After the baptism Moxie and Duff talked me into going to a party down the street, a party I wasn’t invited to so I felt very strange going. I told Moxie and Duff it was as though they were bringing the school nerd to the popular party and they said it would be like She’s All That, so from then on I waited for some jerk to pour a drink down my shirt. Never happened though, and I knew most of the people so I didn’t feel as strange. But despite knowing most of the people I pretty much just hung out with the same ones.
We discovered Monday night that Fiancé is a conversation one-upper. I began to tell a story about how we had someone pass out at work and before I could tell the interesting details of the event Fiancé says, “You had someone pass out at work?

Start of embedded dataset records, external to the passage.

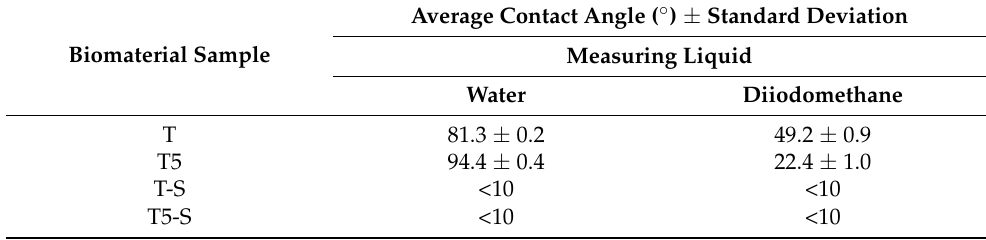
Table 2. The values of contact angles for water and diiodomethane of the T, T5, T-S, and T5-S samples.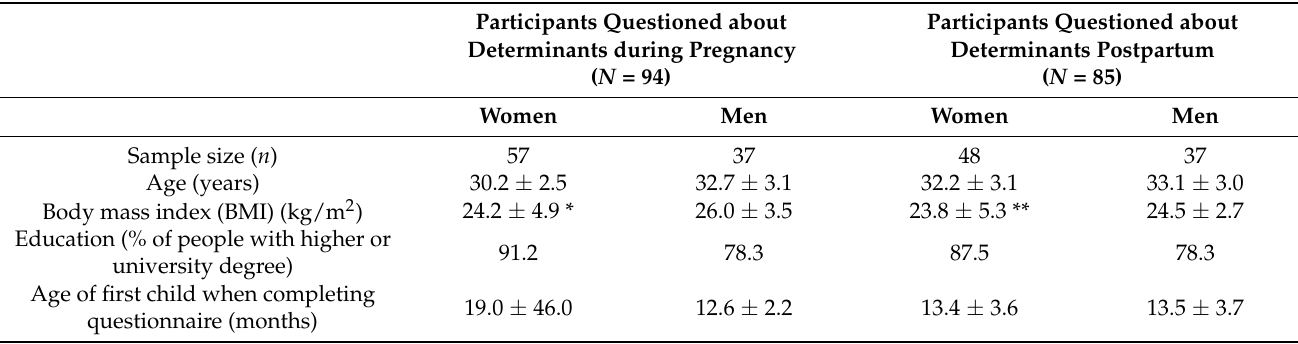
Figure 3. Parents’ rating of determinants of changes in eating behavior (mean ± SD; rated on a scale from 0 to 10) during the postpartum period. * Statistically significant sex differences. The colors of the bars depict the (sub)level of the determinants: blue for the individual level (darkest blue: biological sublevel, medium blue: psychological sublevel, lightest blue: situational sublevel), orange for the interpersonal level, and green for the environmental level. The left bar (i.e., darker color) of each determinant depicts the score for first-time mothers, and the right bar (i.e., lighter color) of each determinant depicts the score for first-time fathers. Table 1. Characteristics of the study sample of first-time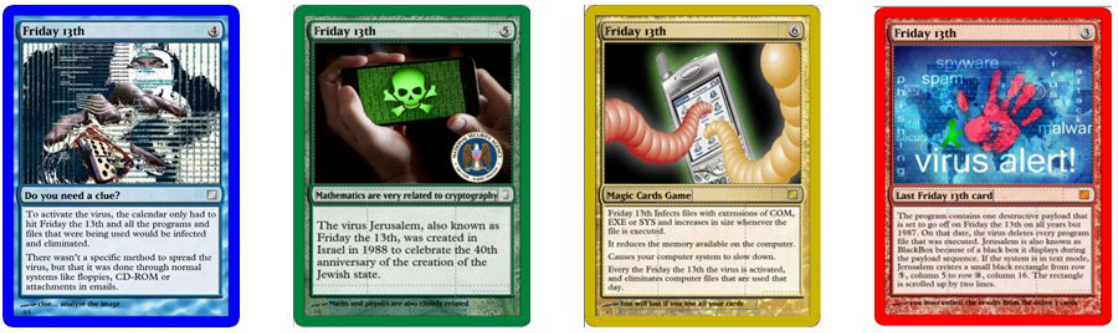
Figure 4. Magic cards with Friday 13th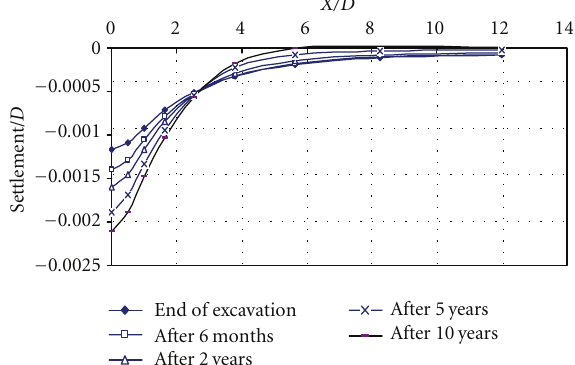
Figure 16: The surface settlement at di ff erent times using MCC soil model.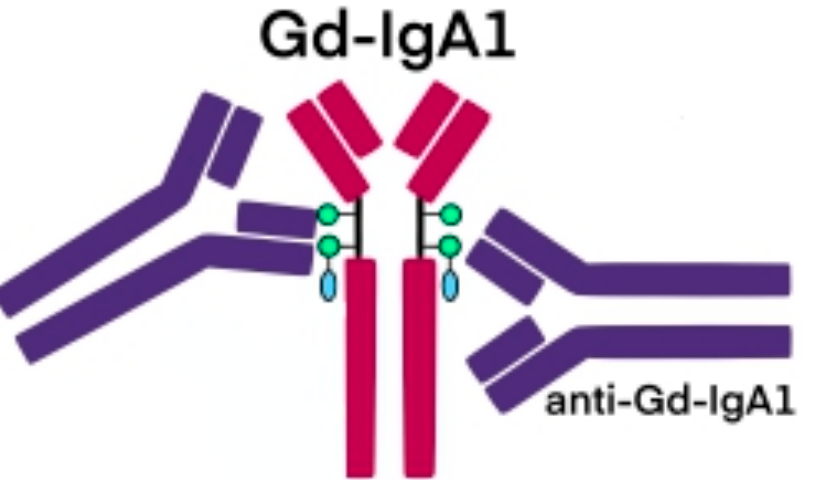
Figure 2. Schematic picture of abnormally glycosylated IgA1 exposing a novel antigenic determi- nant involving N-acetylgalactosamine (GalNAc), which may be recognized by naturally occurring specific antibodies.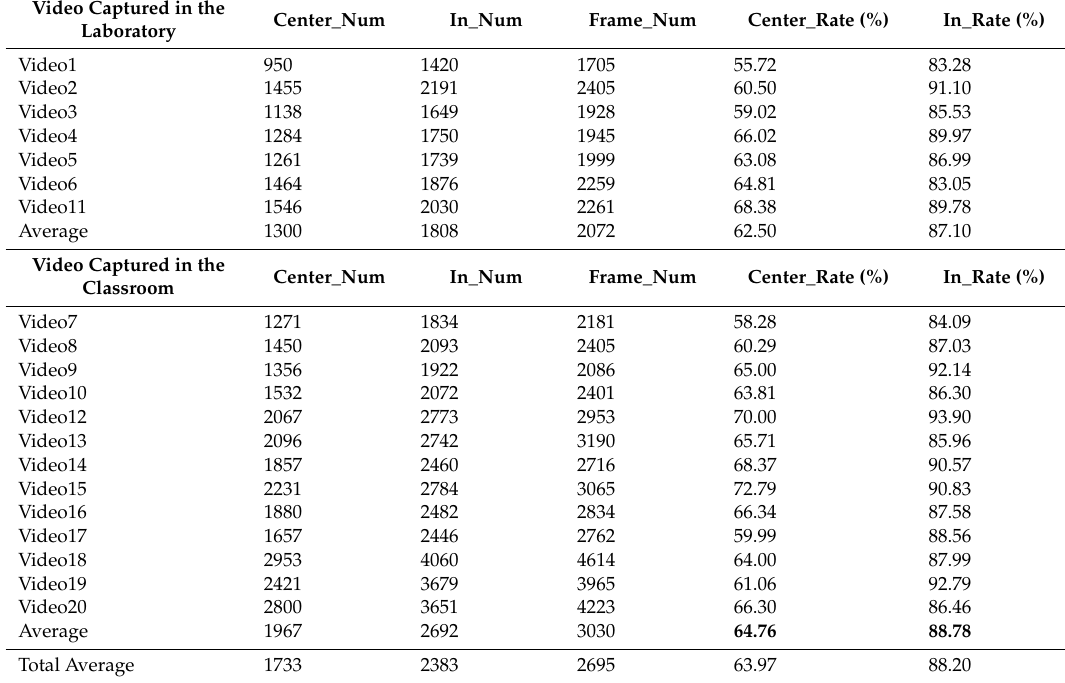
Table 5. The results of twenty videos captured in two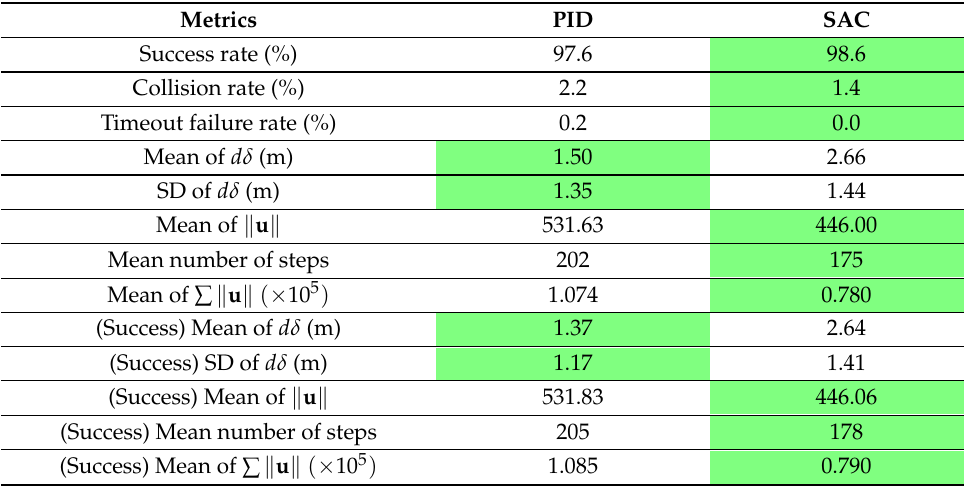
Table 2. Testing phase of a model based on the initial state vector, trained on 1300 episodes. For each metric, the controller with the best score is highlighted in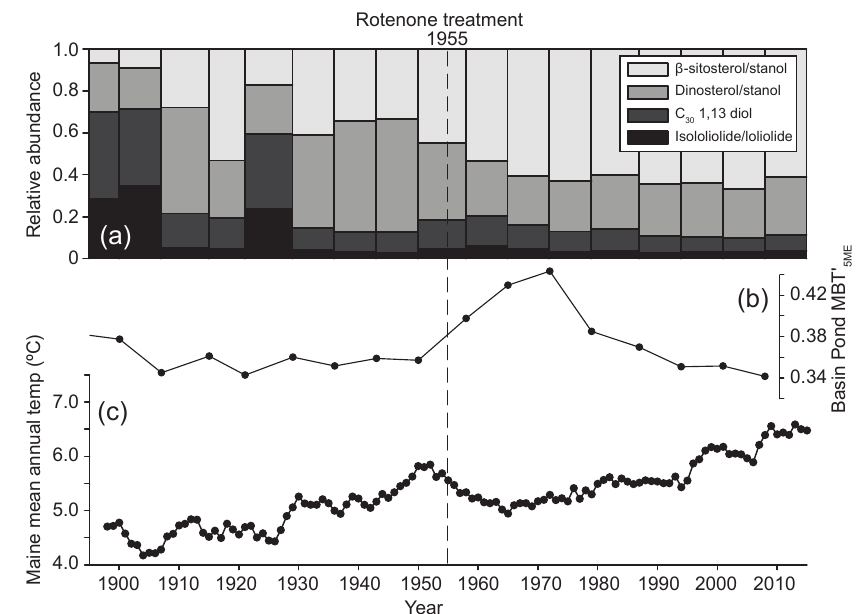
reconstruction, and algal lipid biomarkers in Basin 5ME record. (c) Maine statewide average temperature (NOAA, 2014). The 5ME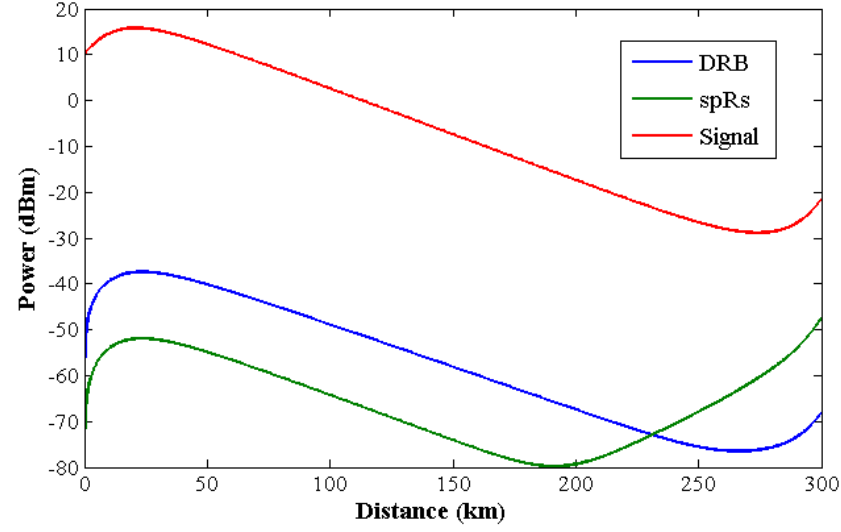
Figure 6. Power profiles of the signal, spontaneous Raman scattering (spRs), and DRB.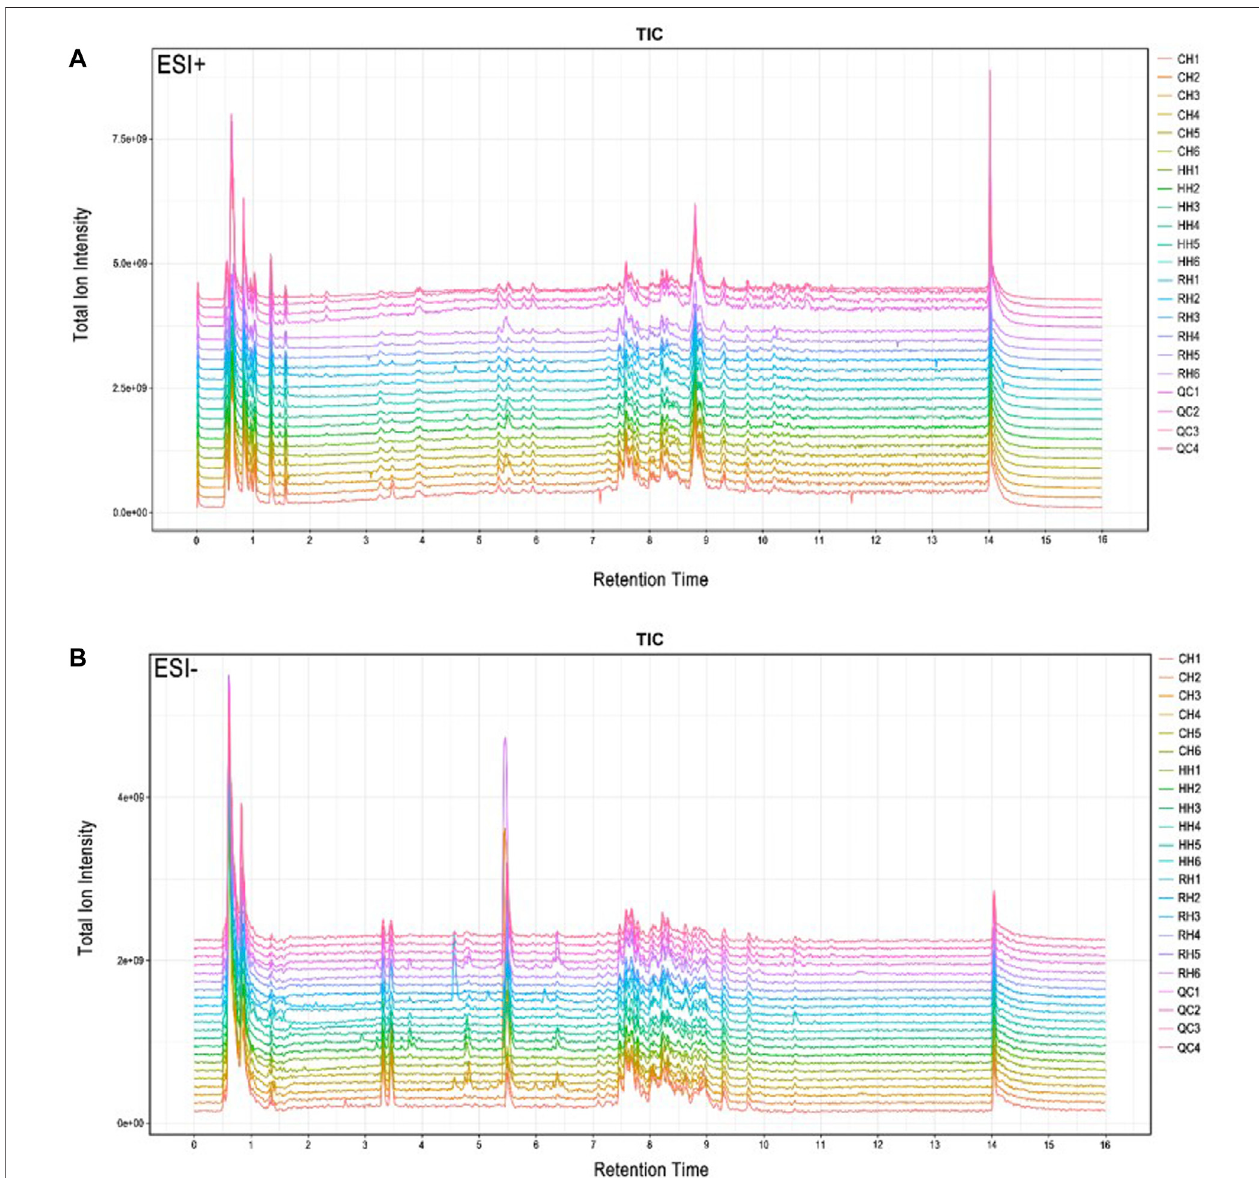
FIGURE 1 | Total ion fl ow (TIC) of the samples of hepatopancreas of Cyprinus carpio var. qingtianensis were obtained in the modes of positive (ESI + ) and negative (ESI-). Note: (A) : ESI + mode; (B) : ESI - mode; CH1-CH6: normoxic group with 6 samples; HH1-HH6:6 samples from the experimental group under hypoxic stress for 6 h; RH1-RH6: Reoxygenation recovery with 6 h experiment and 6 samples; QC1-QC4: Quality control with 4 samples.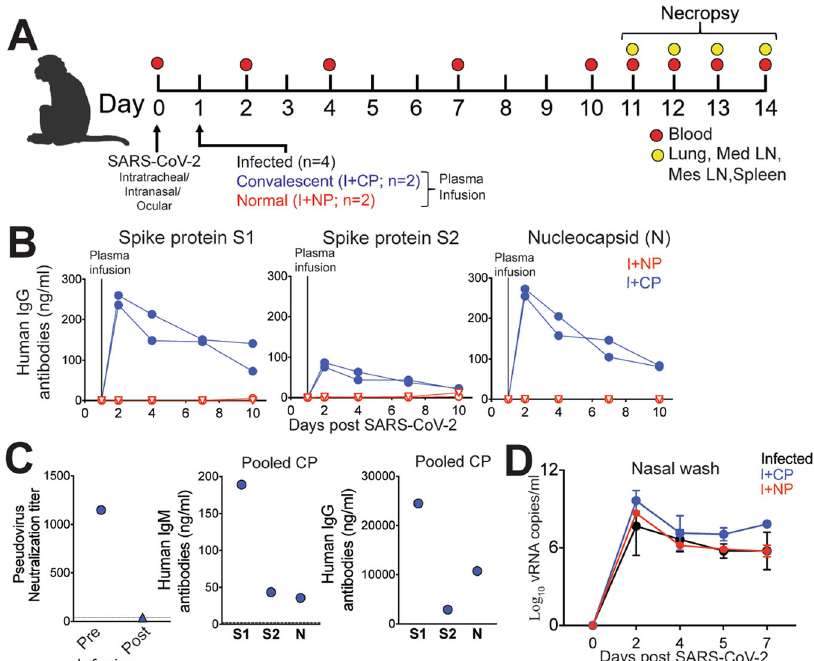
Fig. 1 Experimental design and convalescent plasma infusion. A Rhesus macaques inoculated with severe acute respiratory syndrome coronavirus 2 (SARS-CoV-2) were infused with COVID-19 convalescent plasma (I + CP), normal plasma (I + NP), or did not receive plasma (infected). B Concentrations of human IgG antibodies against S1, S2, and N following CP infusion. C Concentrations of human IgM and IgG antibodies against S1, S2, and N in pooled CP pre-infusion. Pseudovirus neutralization of CP pre-infusion and pooled macaque sera post infusion. D Mean viral RNA ( + SD) in nasal washes (kinetic data shown derived from independent animals, sample size for experimental groups: n = 4 infected, n = 2 I + CP, and n = 2 I +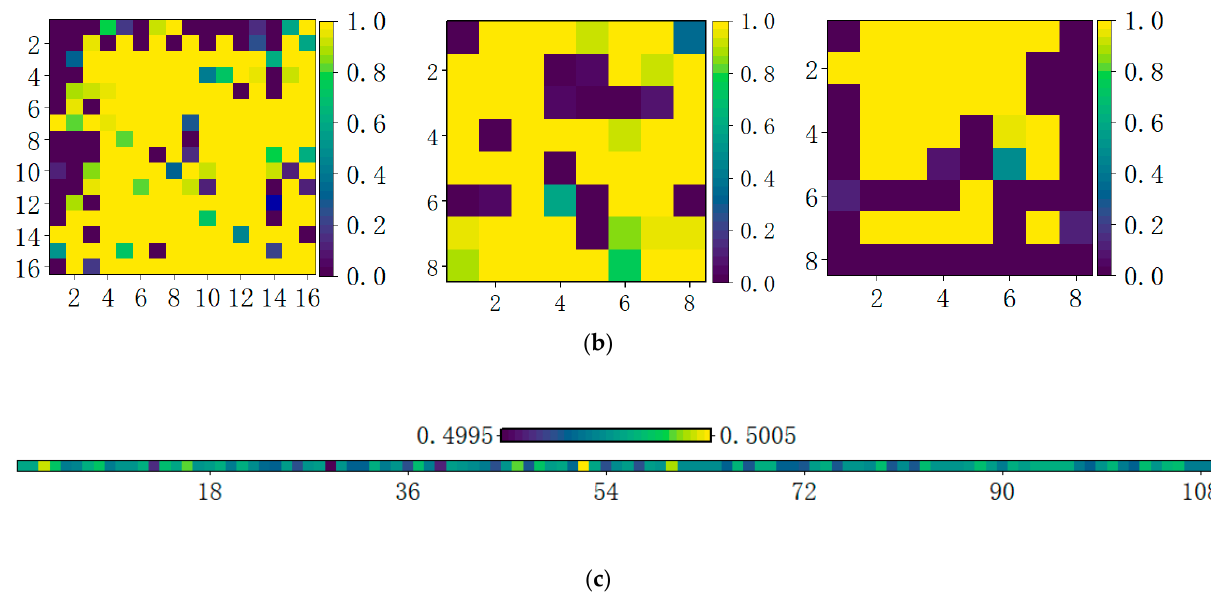
Figure 13. Attention visualization. ( a ) CNN branching channel attention visualization; ( b ) CNN branching position attention visualization; ( c ) GRU branch attention visualization.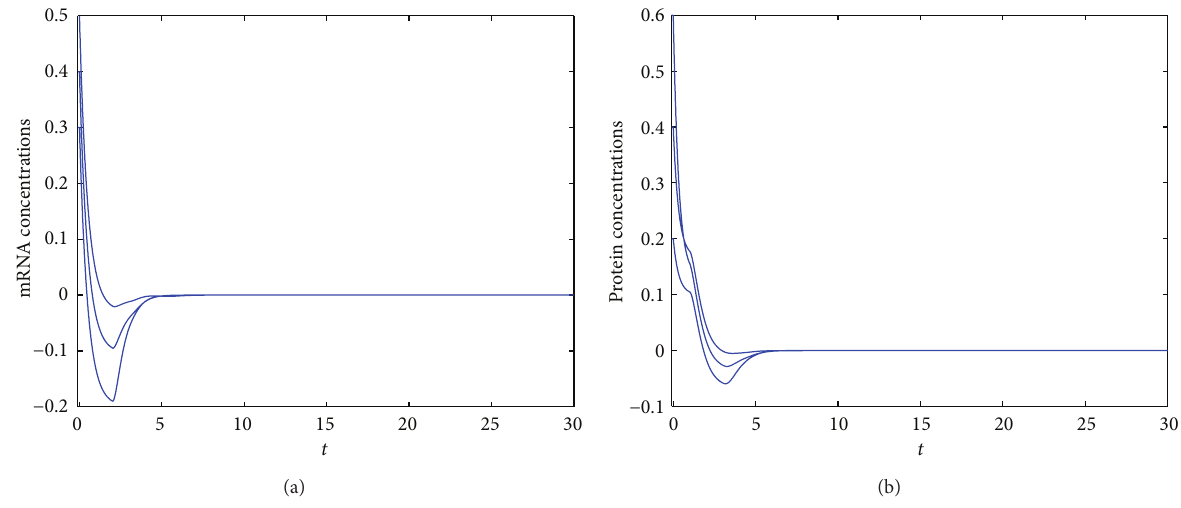
Figure 1: (a) mRNA concentrations 𝑥(𝑡) . (b) Protein concentrations 𝑦(𝑡)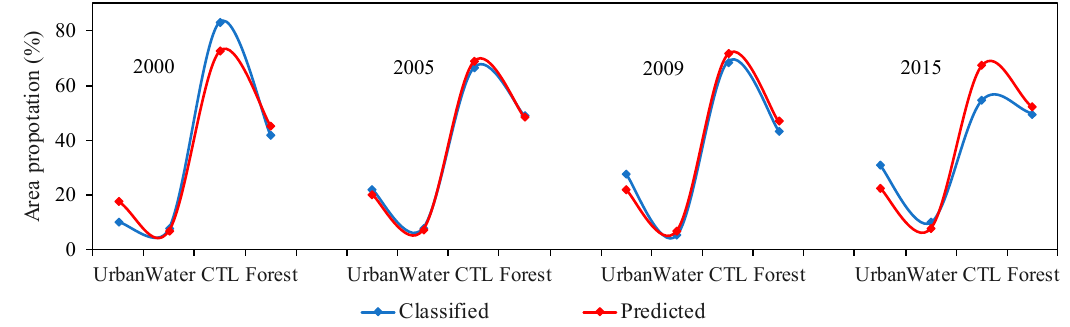
Figure 8. Classified and predicted land use area proportion from 2000 to 2015.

Not to one up you but someone started having seizures at my work today” (or something like that). So yesterday I kept giving him a hard time about being a one-upper. He said that he was really sorry about it and I told him it was okay, I had already forgotten, which he knew was a lie. So then last night it was just him and me on the couch for a while so I kept talking to him because if we sit there quietly it looks like we are ticked off. He kept giving one word responses and I said, “Am I annoying you? Because you give me one word responses.” He shook his head and said, “I’m just not good at carrying on conversations,” and I said, “Yeah I noticed, you’re worse than my first date.” Which, was kind of true, except I like Fiancé a whole lot better than the first boy I went out with. Then I told him that he didn’t have a problem one-upping me in conversation. He apologized again. So he told me to say something to see if he could one up me. So I said, “My dog got hit by a car” (not true by the way, none of my dogs have ever been hit by a car). Then he says, “My little brother was hit by one.” I started laughing not because it’s true but because I knew that happened and I should have seen it coming. How many people could really one-up a dog being hit by a car with a family member being hit by one? Don’t worry his little brother is fine now. However, I got him with my second degree burns on my feet. I knew that would come in handy one day.